» YOUR OBJECTIVE: Pick out each line of the listing below that contains the word "Máquinas", and copy those lines.

(Items listed in a dataset)
━━━━
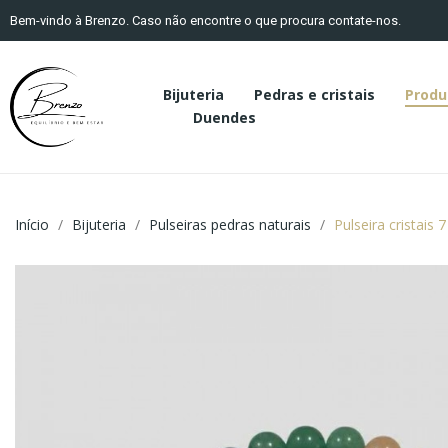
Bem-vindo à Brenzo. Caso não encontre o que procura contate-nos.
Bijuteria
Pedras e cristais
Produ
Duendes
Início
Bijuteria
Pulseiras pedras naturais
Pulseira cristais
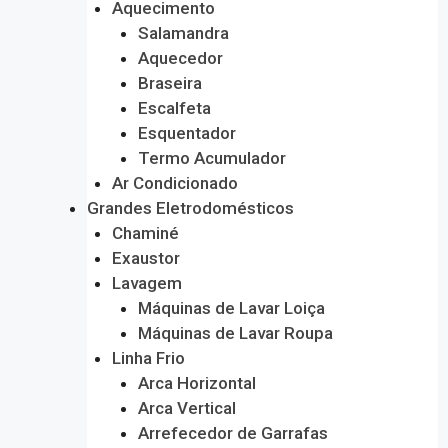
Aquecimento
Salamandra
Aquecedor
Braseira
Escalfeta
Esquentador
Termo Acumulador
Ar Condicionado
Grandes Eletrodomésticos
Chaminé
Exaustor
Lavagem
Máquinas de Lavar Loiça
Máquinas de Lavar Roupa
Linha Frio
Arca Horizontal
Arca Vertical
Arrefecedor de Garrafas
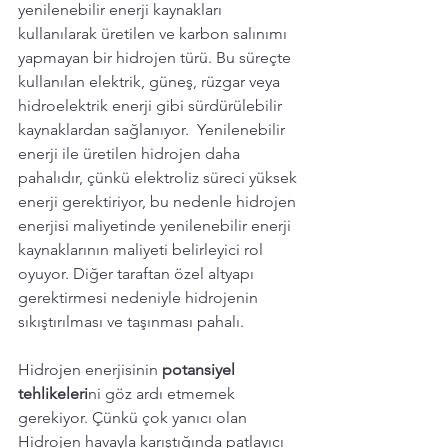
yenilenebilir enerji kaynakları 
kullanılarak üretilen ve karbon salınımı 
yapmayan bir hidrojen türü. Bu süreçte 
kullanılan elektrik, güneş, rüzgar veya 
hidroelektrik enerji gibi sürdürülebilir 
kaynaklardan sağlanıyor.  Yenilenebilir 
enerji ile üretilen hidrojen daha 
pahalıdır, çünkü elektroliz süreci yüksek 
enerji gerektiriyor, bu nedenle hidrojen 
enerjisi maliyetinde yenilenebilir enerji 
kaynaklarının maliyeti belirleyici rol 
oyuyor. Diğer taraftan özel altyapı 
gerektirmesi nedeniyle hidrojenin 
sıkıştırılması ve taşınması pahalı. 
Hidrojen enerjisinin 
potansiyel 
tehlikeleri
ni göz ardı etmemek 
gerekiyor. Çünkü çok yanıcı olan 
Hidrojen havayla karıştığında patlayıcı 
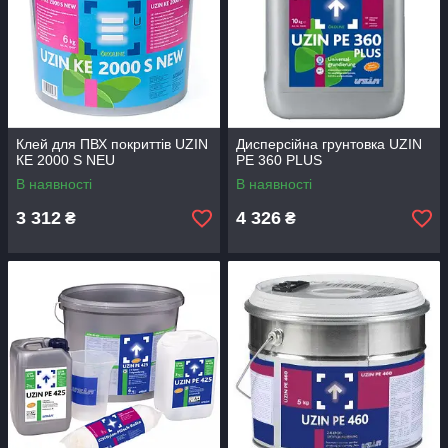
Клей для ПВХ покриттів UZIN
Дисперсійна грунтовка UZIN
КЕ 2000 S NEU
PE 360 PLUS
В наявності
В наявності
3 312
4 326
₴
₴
━━━━
» RESULT OF THE TASK:
Máquinas de Lavar Loiça
Máquinas de Lavar Roupa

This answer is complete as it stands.